Les entreprises étrangères en Chine ont subi des pressions sans précédent en 2023. En avril, le gouvernement chinois a apporté de vagues amendements à la loi sur le contre-espionnage, qui laissent les entreprises étrangères dans l’incertitude quant à savoir si des pratiques commerciales auparavant acceptables sont désormais criminelles. En mars, les autorités chinoises ont perquisitionné le bureau de Pékin de la société américaine Mintz Group, spécialisée dans le contrôle préalable des entreprises, et ont placé son personnel en détention. En avril, les autorités ont perquisitionné le bureau de Shanghai de la société de conseil internationale Bain. En juin, les autorités ont obligé des membres du personnel des sociétés financières Franklin Templeton et BlackRock à suivre des cours sur « la pensée de Xi Jinping ».
Politique étrangère
En 2023, Pékin a lancé ses nouvelles initiatives en matière de sécurité mondiale, de développement mondial et de civilisation mondiale, chacune étant conçue pour remettre en question les normes et institutions existantes en matière de gouvernance mondiale, de sécurité et de droits humains.
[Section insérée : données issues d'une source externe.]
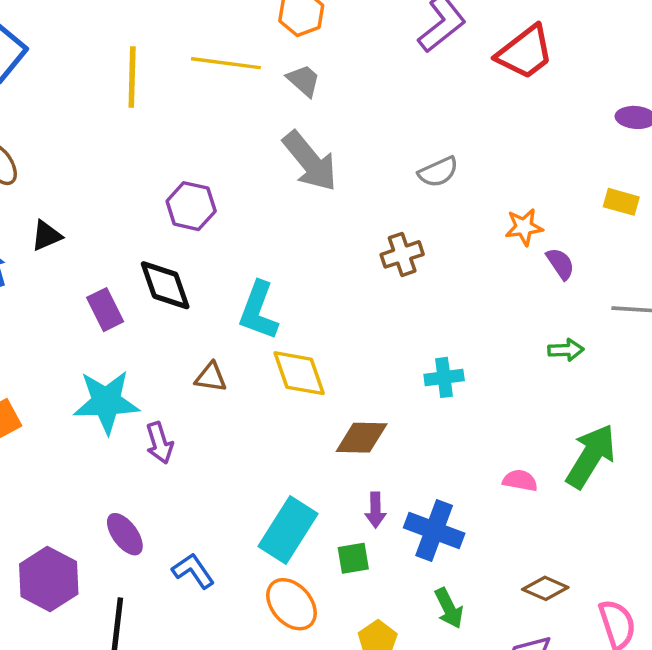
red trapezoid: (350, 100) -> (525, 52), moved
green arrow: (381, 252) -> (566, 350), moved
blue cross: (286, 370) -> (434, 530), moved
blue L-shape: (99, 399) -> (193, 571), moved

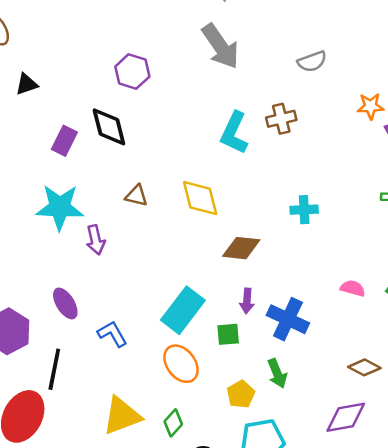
purple rectangle: (105, 310) -> (64, 141), turned 48
cyan L-shape: (258, 311) -> (234, 133), moved
green arrow: (449, 608) -> (277, 373), moved

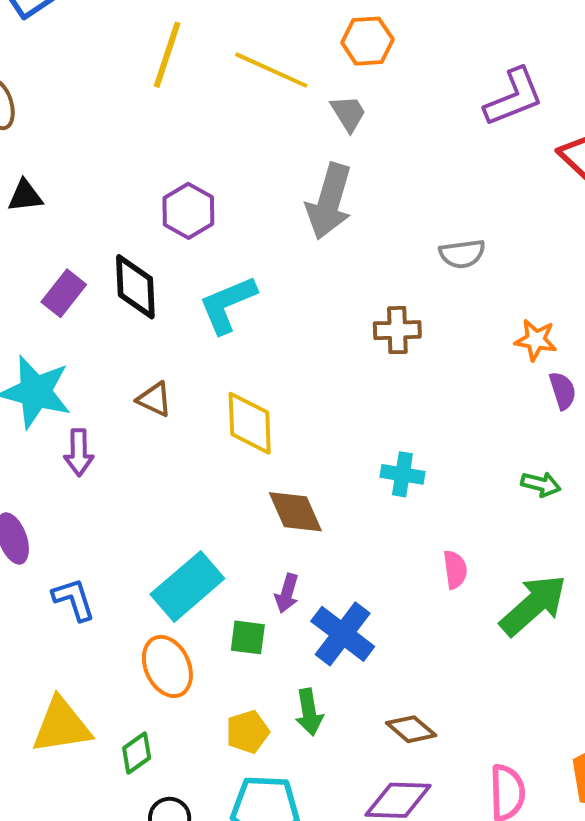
gray arrow: (220, 46) -> (329, 201), turned 39
cyan L-shape: (234, 133) -> (228, 304), moved, turned 30
brown diamond: (241, 248) -> (295, 512), turned 48
pink semicircle: (353, 288) -> (455, 570), moved, turned 55
brown diamond: (364, 367) -> (411, 729), moved

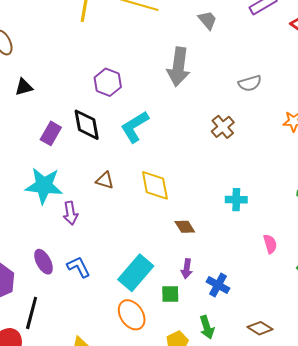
gray trapezoid: (348, 113) -> (207, 20), moved
brown cross: (397, 330) -> (223, 127), turned -30
brown diamond: (295, 512) -> (185, 227), size x0.7
blue L-shape: (74, 599) -> (79, 267), moved
blue cross: (343, 634) -> (218, 285), size x0.7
Le précédent programme phare de développement mondial de Xi Jinping, l’initiative « la Ceinture et la Route », qui a été critiquée pour son manque de transparence et ses violations des droits, a vu sa portée réduite. Mais Xi continue de bâtir des coalitions solides avec le Sud global, notamment en donnant la priorité à la participation à des sommets comme celui des BRICS en Afrique du Sud.
Xi a continué à apporter un soutien crucial à la Russie malgré les sanctions internationales imposées à la Russie pour son invasion à grande échelle de l’Ukraine. Peu après la publication d’un mandat d’arrêt contre le président russe Vladimir Poutine par la Cour pénale internationale en mars, Xi s’est rendu à Moscou pour rencontrer Poutine. En septembre, Xi a accueilli à Pékin le président syrien, Bachar el-Assad, soupçonné d’avoir commis des crimes de guerre.
Les efforts du gouvernement chinois pour réduire au silence les critiques dans d’autres pays ont fait l’objet d’une attention nouvelle de la part de plusieurs gouvernements, notamment avec l’inculpation par le Département américain de la Justice de 40 policiers chinois.
Les diplomates chinois ont poursuivi leur campagne d’étouffement des critiques sur le bilan du gouvernement en matière de droits humains et d’affaiblissement des organes des Nations unies chargés des droits humains. Ils ont interrompu et harcelé des représentants de la société civile au Conseil des droits de l’homme des Nations Unies. En septembre, des diplomates chinois ont envoyé une note verbale pour décourager les gouvernements de participer à une manifestation de la société civile sur le Xinjiang, organisée en marge de l’Assemblée générale des Nations Unies, et une autre note verbale contenant un message similaire aux missions basées à Genève, au sujet d’une manifestation sur la liberté de la presse à Hong Kong.